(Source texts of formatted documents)
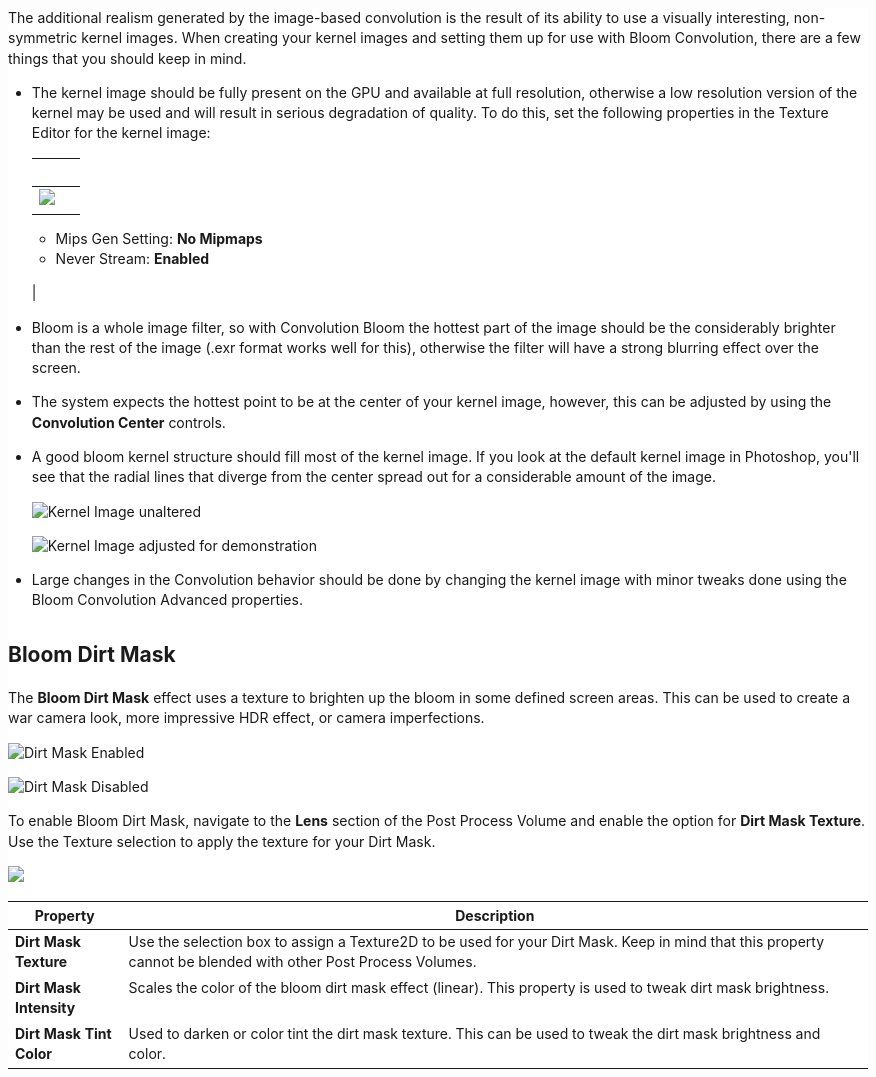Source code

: The additional realism generated by the image-based convolution is the result of its ability to use a visually interesting, non-symmetric kernel images. When creating your kernel images and setting them up for use with Bloom Convolution, there are a few things that you should keep in mind.

-   The kernel image should be fully present on the GPU and available at full resolution, otherwise a low resolution version of the kernel may be used and will result in serious degradation of quality. To do this, set the following properties in the Texture Editor for the kernel image:
    
    |   |   |
    | --- | --- |
    | ![](https://d1iv7db44yhgxn.cloudfront.net/documentation/images/8e6c759b-a5ff-433a-9530-ad84f3c17e40/convolution-bloom-texture-properties.png) | 
    -   Mips Gen Setting: **No Mipmaps**
    -   Never Stream: **Enabled**
    
    
    
     |
    
-   Bloom is a whole image filter, so with Convolution Bloom the hottest part of the image should be the considerably brighter than the rest of the image (.exr format works well for this), otherwise the filter will have a strong blurring effect over the screen.
-   The system expects the hottest point to be at the center of your kernel image, however, this can be adjusted by using the **Convolution Center** controls.
-   A good bloom kernel structure should fill most of the kernel image. If you look at the default kernel image in Photoshop, you'll see that the radial lines that diverge from the center spread out for a considerable amount of the image.
    
    ![Kernel Image unaltered](https://d1iv7db44yhgxn.cloudfront.net/documentation/images/745cdbf6-0ada-4ed4-be72-58f71406e620/kernelimage1.png)
    
    ![Kernel Image adjusted for demonstration](https://d1iv7db44yhgxn.cloudfront.net/documentation/images/90606ce0-0ec3-4bf5-81ce-1baf9ba64338/kernelimage2.png)
    
-   Large changes in the Convolution behavior should be done by changing the kernel image with minor tweaks done using the Bloom Convolution Advanced properties.

## Bloom Dirt Mask

The **Bloom Dirt Mask** effect uses a texture to brighten up the bloom in some defined screen areas. This can be used to create a war camera look, more impressive HDR effect, or camera imperfections.

![Dirt Mask Enabled](https://d1iv7db44yhgxn.cloudfront.net/documentation/images/73529909-cbca-430d-8a13-8c1f0c67088a/dirtmaskenabled.png)

![Dirt Mask Disabled](https://d1iv7db44yhgxn.cloudfront.net/documentation/images/0facf1c2-4014-4328-9c28-22fa668a466a/dirtmaskdisabled.png)

To enable Bloom Dirt Mask, navigate to the **Lens** section of the Post Process Volume and enable the option for **Dirt Mask Texture**. Use the Texture selection to apply the texture for your Dirt Mask.

![](https://d1iv7db44yhgxn.cloudfront.net/documentation/images/775394e6-4078-40d2-a85f-e47b13ce90be/dirt-mask-properties.png)

| Property | Description |
| --- | --- |
| **Dirt Mask Texture** | Use the selection box to assign a Texture2D to be used for your Dirt Mask. Keep in mind that this property cannot be blended with other Post Process Volumes. |
| **Dirt Mask Intensity** | Scales the color of the bloom dirt mask effect (linear). This property is used to tweak dirt mask brightness. |
| **Dirt Mask Tint Color** | Used to darken or color tint the dirt mask texture. This can be used to tweak the dirt mask brightness and color. |
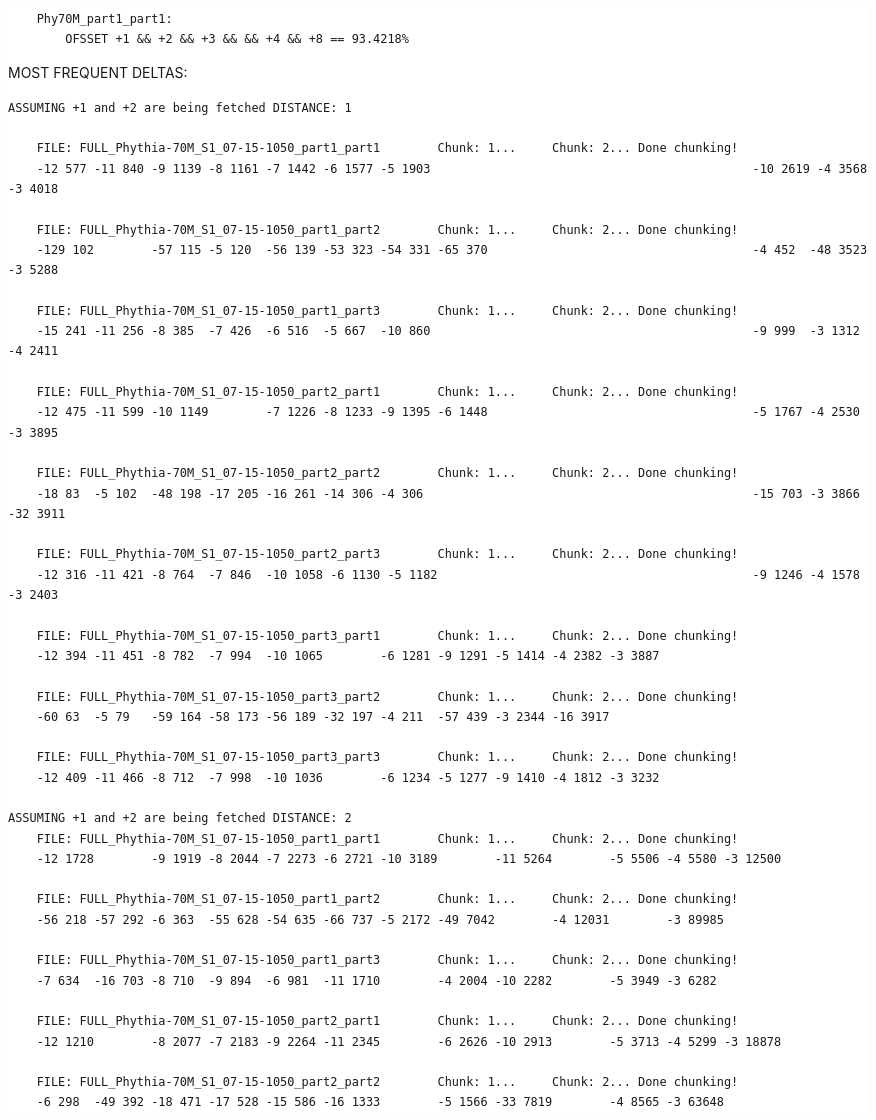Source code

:        Phy70M_part1_part1:
            OFSSET +1 && +2 && +3 && && +4 && +8 == 93.4218%


MOST FREQUENT DELTAS:

    ASSUMING +1 and +2 are being fetched DISTANCE: 1

        FILE: FULL_Phythia-70M_S1_07-15-1050_part1_part1        Chunk: 1...     Chunk: 2... Done chunking!
        -12 577 -11 840 -9 1139 -8 1161 -7 1442 -6 1577 -5 1903                                             -10 2619 -4 3568 -3 4018

        FILE: FULL_Phythia-70M_S1_07-15-1050_part1_part2        Chunk: 1...     Chunk: 2... Done chunking!
        -129 102        -57 115 -5 120  -56 139 -53 323 -54 331 -65 370                                     -4 452  -48 3523 -3 5288

        FILE: FULL_Phythia-70M_S1_07-15-1050_part1_part3        Chunk: 1...     Chunk: 2... Done chunking!
        -15 241 -11 256 -8 385  -7 426  -6 516  -5 667  -10 860                                             -9 999  -3 1312 -4 2411

        FILE: FULL_Phythia-70M_S1_07-15-1050_part2_part1        Chunk: 1...     Chunk: 2... Done chunking!
        -12 475 -11 599 -10 1149        -7 1226 -8 1233 -9 1395 -6 1448                                     -5 1767 -4 2530 -3 3895

        FILE: FULL_Phythia-70M_S1_07-15-1050_part2_part2        Chunk: 1...     Chunk: 2... Done chunking!
        -18 83  -5 102  -48 198 -17 205 -16 261 -14 306 -4 306                                              -15 703 -3 3866 -32 3911

        FILE: FULL_Phythia-70M_S1_07-15-1050_part2_part3        Chunk: 1...     Chunk: 2... Done chunking!
        -12 316 -11 421 -8 764  -7 846  -10 1058 -6 1130 -5 1182                                            -9 1246 -4 1578 -3 2403

        FILE: FULL_Phythia-70M_S1_07-15-1050_part3_part1        Chunk: 1...     Chunk: 2... Done chunking!
        -12 394 -11 451 -8 782  -7 994  -10 1065        -6 1281 -9 1291 -5 1414 -4 2382 -3 3887

        FILE: FULL_Phythia-70M_S1_07-15-1050_part3_part2        Chunk: 1...     Chunk: 2... Done chunking!
        -60 63  -5 79   -59 164 -58 173 -56 189 -32 197 -4 211  -57 439 -3 2344 -16 3917

        FILE: FULL_Phythia-70M_S1_07-15-1050_part3_part3        Chunk: 1...     Chunk: 2... Done chunking!
        -12 409 -11 466 -8 712  -7 998  -10 1036        -6 1234 -5 1277 -9 1410 -4 1812 -3 3232

    ASSUMING +1 and +2 are being fetched DISTANCE: 2
        FILE: FULL_Phythia-70M_S1_07-15-1050_part1_part1        Chunk: 1...     Chunk: 2... Done chunking!
        -12 1728        -9 1919 -8 2044 -7 2273 -6 2721 -10 3189        -11 5264        -5 5506 -4 5580 -3 12500

        FILE: FULL_Phythia-70M_S1_07-15-1050_part1_part2        Chunk: 1...     Chunk: 2... Done chunking!
        -56 218 -57 292 -6 363  -55 628 -54 635 -66 737 -5 2172 -49 7042        -4 12031        -3 89985

        FILE: FULL_Phythia-70M_S1_07-15-1050_part1_part3        Chunk: 1...     Chunk: 2... Done chunking!
        -7 634  -16 703 -8 710  -9 894  -6 981  -11 1710        -4 2004 -10 2282        -5 3949 -3 6282

        FILE: FULL_Phythia-70M_S1_07-15-1050_part2_part1        Chunk: 1...     Chunk: 2... Done chunking!
        -12 1210        -8 2077 -7 2183 -9 2264 -11 2345        -6 2626 -10 2913        -5 3713 -4 5299 -3 18878

        FILE: FULL_Phythia-70M_S1_07-15-1050_part2_part2        Chunk: 1...     Chunk: 2... Done chunking!
        -6 298  -49 392 -18 471 -17 528 -15 586 -16 1333        -5 1566 -33 7819        -4 8565 -3 63648
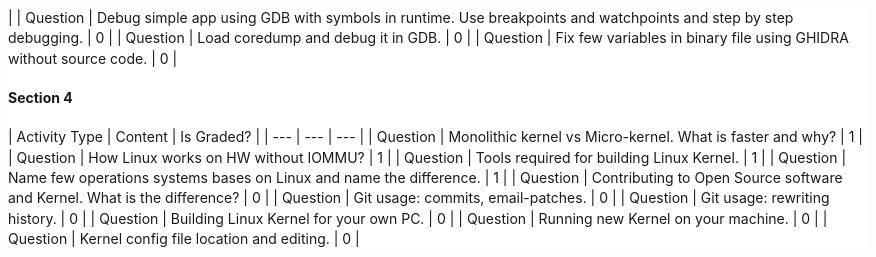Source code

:  |
| Question | Debug simple app using GDB with symbols in runtime. Use breakpoints and watchpoints and step by step debugging. | 0
 |
| Question | Load coredump and debug it in GDB. | 0
 |
| Question | Fix few variables in binary file using GHIDRA without source code. | 0
 |


#### Section 4





| Activity Type | Content | Is Graded?
 |
| --- | --- | --- |
| Question | Monolithic kernel vs Micro-kernel. What is faster and why? | 1
 |
| Question | How Linux works on HW without IOMMU? | 1
 |
| Question | Tools required for building Linux Kernel. | 1
 |
| Question | Name few operations systems bases on Linux and name the difference. | 1
 |
| Question | Contributing to Open Source software and Kernel. What is the difference? | 0
 |
| Question | Git usage: commits, email-patches. | 0
 |
| Question | Git usage: rewriting history. | 0
 |
| Question | Building Linux Kernel for your own PC. | 0
 |
| Question | Running new Kernel on your machine. | 0
 |
| Question | Kernel config file location and editing. | 0
 |
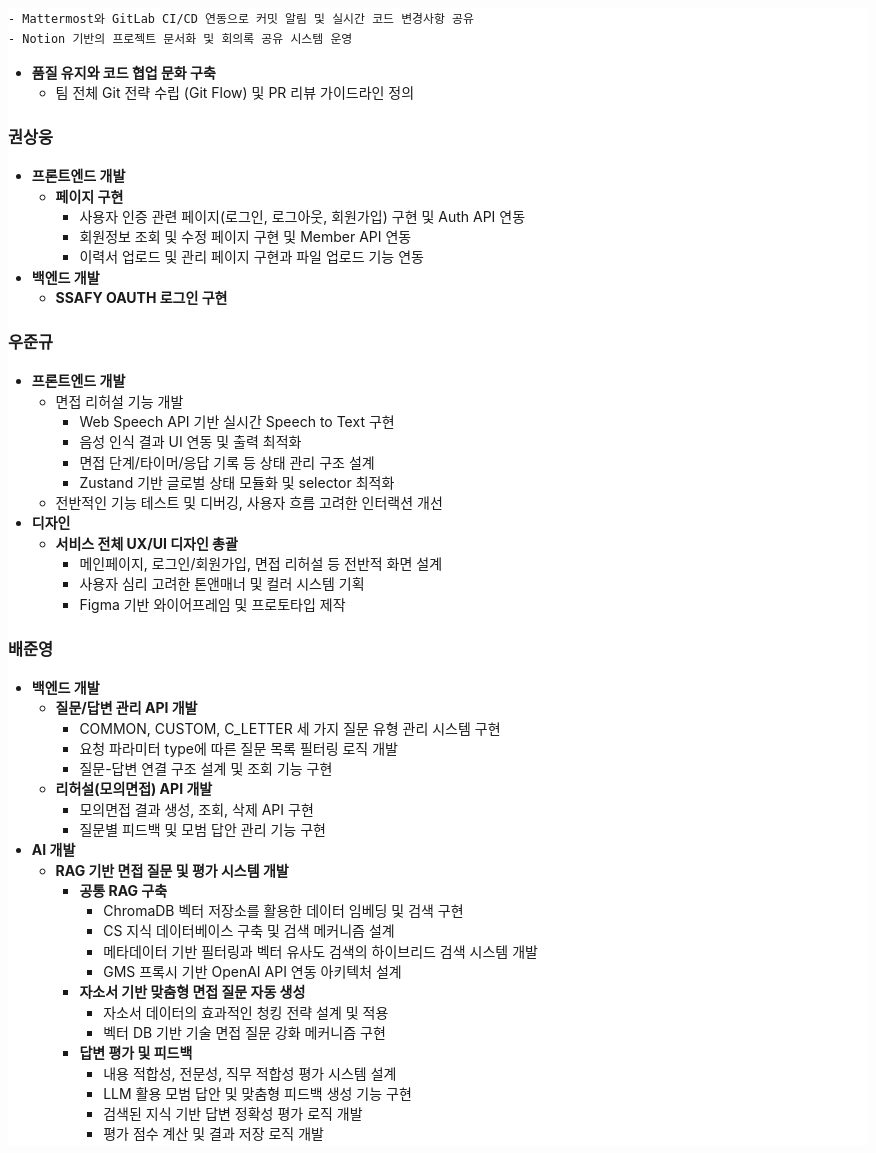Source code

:     - Mattermost와 GitLab CI/CD 연동으로 커밋 알림 및 실시간 코드 변경사항 공유
    - Notion 기반의 프로젝트 문서화 및 회의록 공유 시스템 운영
  - **품질 유지와 코드 협업 문화 구축**
    - 팀 전체 Git 전략 수립 (Git Flow) 및 PR 리뷰 가이드라인 정의

### 권상웅

- **프론트엔드 개발**
  - **페이지 구현**
    - 사용자 인증 관련 페이지(로그인, 로그아웃, 회원가입) 구현 및 Auth API 연동
    - 회원정보 조회 및 수정 페이지 구현 및 Member API 연동
    - 이력서 업로드 및 관리 페이지 구현과 파일 업로드 기능 연동
- **백엔드 개발**
  - **SSAFY OAUTH 로그인 구현**

### 우준규

- **프론트엔드 개발**
  - 면접 리허설 기능 개발
    - Web Speech API 기반 실시간 Speech to Text 구현
    - 음성 인식 결과 UI 연동 및 출력 최적화
    - 면접 단계/타이머/응답 기록 등 상태 관리 구조 설계
    - Zustand 기반 글로벌 상태 모듈화 및 selector 최적화
  - 전반적인 기능 테스트 및 디버깅, 사용자 흐름 고려한 인터랙션 개선
- **디자인**
  - **서비스 전체 UX/UI 디자인 총괄**
    - 메인페이지, 로그인/회원가입, 면접 리허설 등 전반적 화면 설계
    - 사용자 심리 고려한 톤앤매너 및 컬러 시스템 기획
    - Figma 기반 와이어프레임 및 프로토타입 제작

### 배준영

- **백엔드 개발**
  - **질문/답변 관리 API 개발**
    - COMMON, CUSTOM, C_LETTER 세 가지 질문 유형 관리 시스템 구현
    - 요청 파라미터 type에 따른 질문 목록 필터링 로직 개발
    - 질문-답변 연결 구조 설계 및 조회 기능 구현
  - **리허설(모의면접) API 개발**
    - 모의면접 결과 생성, 조회, 삭제 API 구현
    - 질문별 피드백 및 모범 답안 관리 기능 구현
- **AI 개발**
  - **RAG 기반 면접 질문 및 평가 시스템 개발**
    - **공통 RAG 구축**
      - ChromaDB 벡터 저장소를 활용한 데이터 임베딩 및 검색 구현
      - CS 지식 데이터베이스 구축 및 검색 메커니즘 설계
      - 메타데이터 기반 필터링과 벡터 유사도 검색의 하이브리드 검색 시스템 개발
      - GMS 프록시 기반 OpenAI API 연동 아키텍처 설계
    - **자소서 기반 맞춤형 면접 질문 자동 생성**
      - 자소서 데이터의 효과적인 청킹 전략 설계 및 적용
      - 벡터 DB 기반 기술 면접 질문 강화 메커니즘 구현
    - **답변 평가 및 피드백**
      - 내용 적합성, 전문성, 직무 적합성 평가 시스템 설계
      - LLM 활용 모범 답안 및 맞춤형 피드백 생성 기능 구현
      - 검색된 지식 기반 답변 정확성 평가 로직 개발
      - 평가 점수 계산 및 결과 저장 로직 개발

To do -> Only the lines from the start of the records through the line containing "keep in mind." should be repeated, word for word, with the pictures left out.

Completed exercise ->
Source code

: The additional realism generated by the image-based convolution is the result of its ability to use a visually interesting, non-symmetric kernel images. When creating your kernel images and setting them up for use with Bloom Convolution, there are a few things that you should keep in mind.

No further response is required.